Many holes include hazards, namely bunkers (or sand traps), from which the ball is more difficult to play than from grass, and water hazards (lakes, ponds, rivers, etc). Special rules apply to playing balls that come to rest in a hazard which make it highly undesirable to play a ball into one. For example, a player must not touch the ground in a hazard with a club prior to playing a ball, not even for a practice swing. A ball in a water hazard may be played as it lies or may be replaced by dropping another ball outside the water, but a penalty is incurred in the latter case.

The grass of the putting green is cut very short so that a ball can roll over distances of several meters, and "to putt" indeed means to play a stroke on the green where the ball does not leave the ground. The hole must have a diameter of 4 1/4 inches (108 mm) and a depth of at least 4 inches (101.6 mm). Its position on the green is not static and may be changed from day to day. This hole on the green has a flag on a pole positioned in it so that it may be seen from some distance (but not necessarily from the tee). It is also termed "the pin" and a hole is measured from the tee to the pin, usually in yards.

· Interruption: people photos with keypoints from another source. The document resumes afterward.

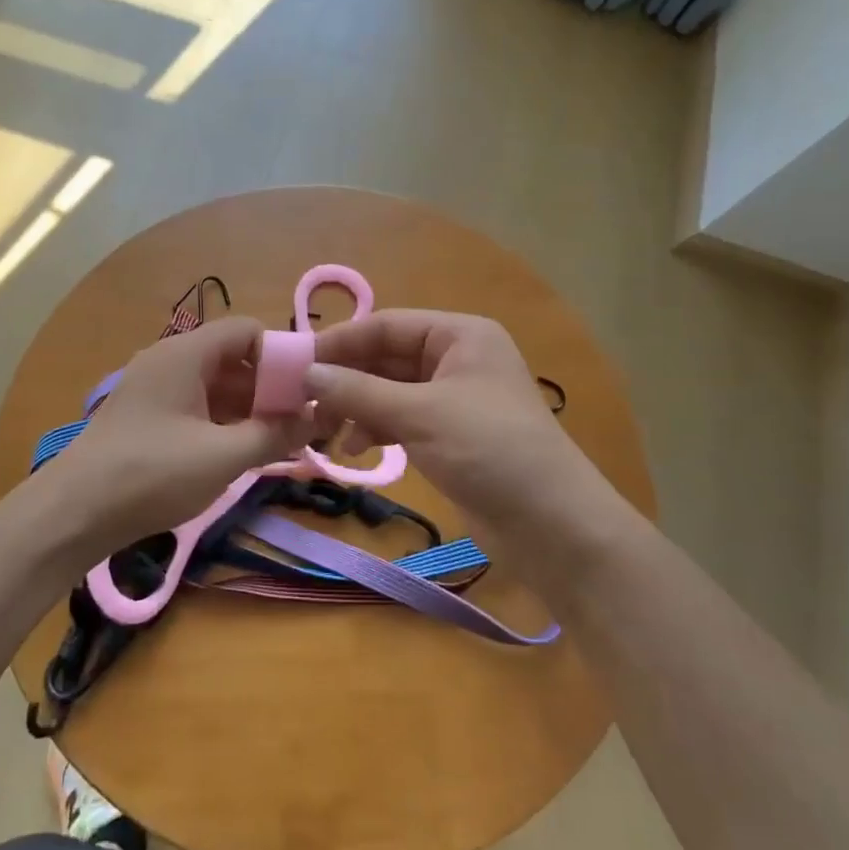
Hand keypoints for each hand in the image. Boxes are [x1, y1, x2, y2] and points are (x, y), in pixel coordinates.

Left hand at [32, 317, 313, 560]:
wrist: (73, 514)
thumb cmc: (152, 474)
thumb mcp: (223, 456)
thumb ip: (275, 434)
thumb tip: (319, 418)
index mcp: (186, 354)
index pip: (247, 330)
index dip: (282, 354)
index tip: (310, 389)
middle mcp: (169, 361)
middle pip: (233, 358)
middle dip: (270, 387)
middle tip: (304, 422)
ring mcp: (155, 390)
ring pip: (216, 386)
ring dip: (250, 409)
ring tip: (282, 442)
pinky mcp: (147, 418)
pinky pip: (197, 407)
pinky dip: (224, 423)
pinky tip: (244, 452)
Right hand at [305, 310, 633, 548]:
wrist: (552, 525)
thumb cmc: (489, 450)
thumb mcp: (419, 414)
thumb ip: (359, 392)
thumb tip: (306, 373)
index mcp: (459, 335)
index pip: (386, 325)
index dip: (340, 342)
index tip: (296, 364)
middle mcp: (456, 358)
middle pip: (386, 357)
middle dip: (346, 379)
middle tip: (302, 402)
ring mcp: (453, 398)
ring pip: (389, 391)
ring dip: (356, 407)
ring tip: (324, 432)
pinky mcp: (449, 435)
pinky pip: (401, 419)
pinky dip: (375, 429)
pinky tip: (354, 449)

The borders of a course are marked as such, and beyond them is out of bounds, that is, ground from which a ball must not be played. Special rules apply to certain man-made things on the course (obstructions) and to ground in abnormal condition.

Every hole is classified by its par. The par of a hole is defined by the distance from tee to green. Typical values for a par three hole range from 130 to 230 yards (120-210 m), a par four hole from 300 to 475 yards (275-435 m), and a par five hole from 450 to 600 yards (410-550 m). Par is also the theoretical number of strokes that an expert golfer should require for playing the ball into any given hole. The expert golfer is expected to reach the green in two strokes under par (in regulation) and then use two putts to get the ball into the hole. Many 18-hole courses have approximately four par-three, ten par-four, and four par-five holes. The total par of an 18-hole course is usually around 72.

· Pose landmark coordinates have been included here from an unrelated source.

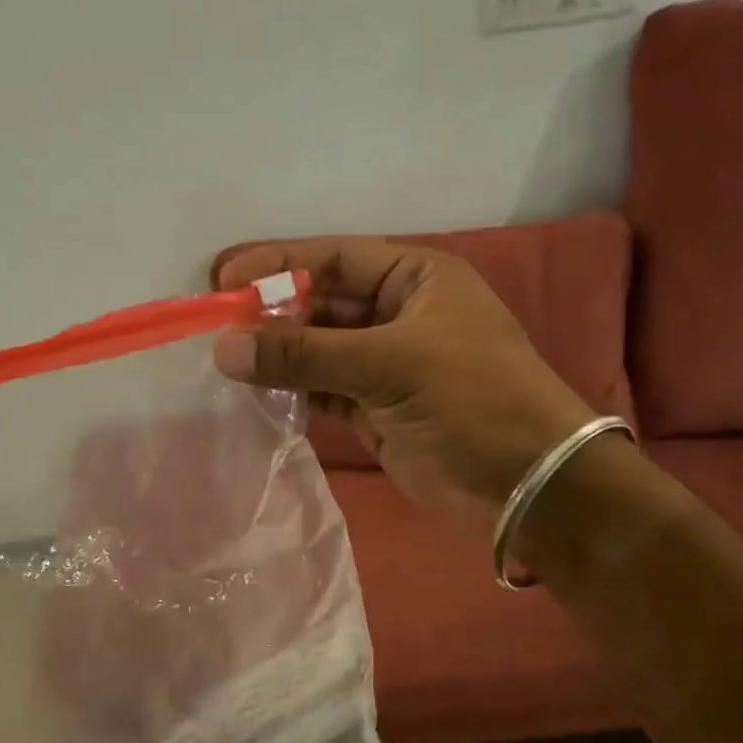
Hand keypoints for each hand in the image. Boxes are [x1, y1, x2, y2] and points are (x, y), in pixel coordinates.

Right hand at [214, 239, 595, 524]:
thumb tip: (224, 348)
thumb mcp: (389, 364)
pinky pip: (323, 389)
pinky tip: (256, 392)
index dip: (278, 266)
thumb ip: (304, 355)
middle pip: (321, 303)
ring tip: (225, 361)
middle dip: (272, 314)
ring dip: (278, 355)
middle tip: (216, 328)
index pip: (334, 259)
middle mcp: (399, 313)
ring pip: (319, 349)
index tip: (224, 282)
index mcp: (416, 278)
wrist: (526, 483)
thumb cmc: (471, 400)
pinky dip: (293, 390)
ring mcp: (387, 363)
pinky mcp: (376, 408)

At most golf courses there are additional facilities that are not part of the course itself. Often there is a practice range, usually with practice greens, bunkers, and a driving area (where long shots can be practiced). There may even be a practice course (which is often easier to play or shorter than other golf courses). A golf school is often associated to a course or club.

Play of the game
Every game of golf is based on playing a number of holes in a given order. A round typically consists of 18 holes that are played in the order determined by the course layout. On a nine-hole course, a standard round consists of two successive nine-hole rounds.

Players usually walk (or sometimes drive) over the course in groups of two, three, or four, sometimes accompanied by caddies who carry the players' equipment and assist in playing. Each player has to play one ball from the tee to the hole. Once every player has brought a ball into play, it is always he or she whose ball is the farthest from the hole who is to play next. When all players of a group have completed the hole, that player who scored best on that hole has the honor, i.e. the right and duty to tee off first on the next.

Each player acts as marker for one other player in the group, that is, he or she records the score on a score card. In stroke play (see below), the score consists of the number of strokes played plus any penalty strokes incurred.

The two basic forms of playing golf are match play and stroke play. In match play, two golfers (or two teams) play every hole as a separate contest against each other. The party with the lower score wins that hole, or if the scores of both players or teams are equal the hole is "halved" (drawn). The game is won by that party that wins more holes than the other. In stroke play, every player (or team) counts the total number of strokes for a set number of holes and the party with the lower total score wins. There are many variations of these basic principles, some of which are explicitly described in the "Rules of Golf" and are therefore regarded "official".